Now that we have a prompt template for the LLM, we need a function to wrap around it to process the natural language query and feed the SQL output into the database:

In [5]:
# Query executor
def run_query(nl_query):

    # call the generate_sql function with the user query (natural language)
    sql = generate_sql(nl_query)
    # print the output
    print("SQL Generated:", sql)

    # use try in case the SQL is bad
    try:
        # run the query on the database
        result = cur.execute(sql).fetchall()

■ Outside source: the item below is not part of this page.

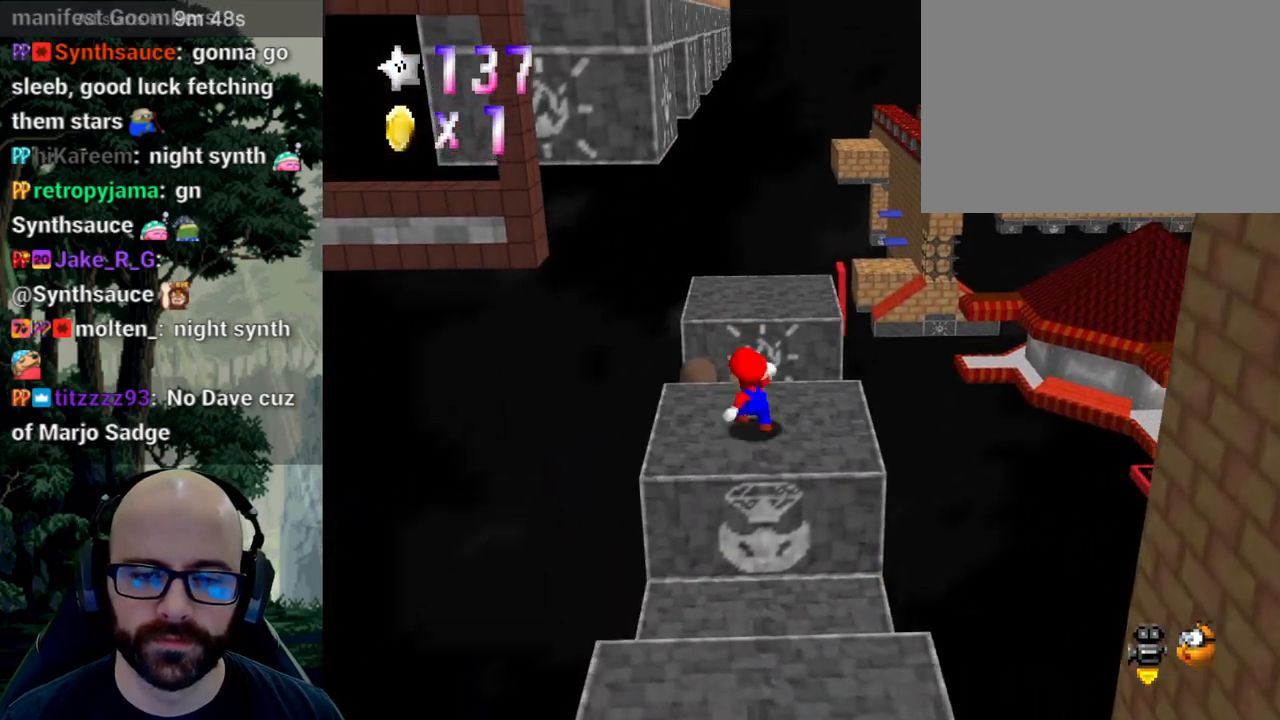
{"dt_ms": 1000, "buttons": [], "left_stick": "up", "right_stick": "center"}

        # if it works print the first 5 results
        if result:
            print("\n Top 5 Results:")
            for row in result[:5]:
                print(row)
        else:
            print("No results found.")

    # print database error if the try fails
    except Exception as e:
        print("SQL Error:", e)

Now with our functions generated, we can test if it works!

In [8]:
# Test the full pipeline
run_query("List the names and jobs of people over 50")

Setting `pad_token_id` to `eos_token_id`:11 for open-end generation.

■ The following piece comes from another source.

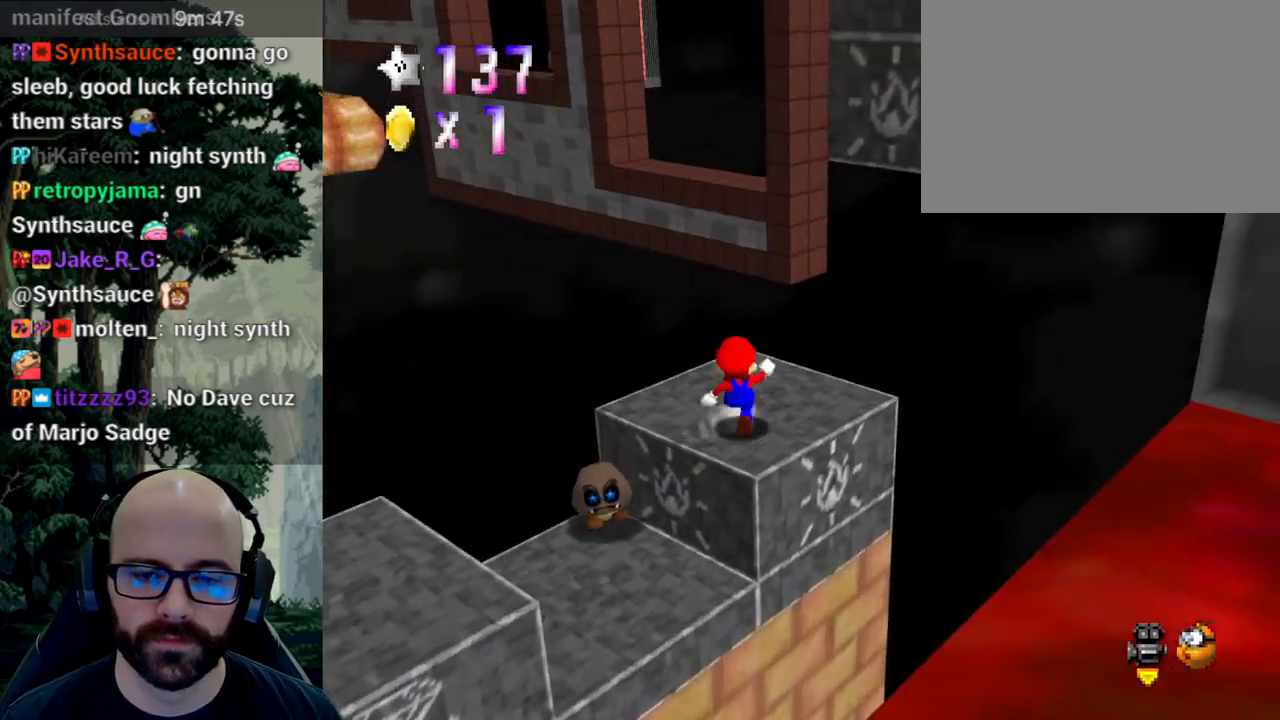
{"dt_ms": 500, "buttons": ["A"], "left_stick": "up", "right_stick": "center", "events": [[483, "A", "down"]]}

SQL Generated: SELECT name, job FROM people WHERE age > 50;

 Top 5 Results:
('Robert Taylor', 'Advertising account planner')
('Jerry Gonzalez', 'Haematologist')
('Kayla Brown', 'Magazine journalist')
('Alex Holt', 'Financial controller')
('Emily Mann', 'Statistician')


Have a play around and see if you can write more complex queries. How far can you push the 7B model?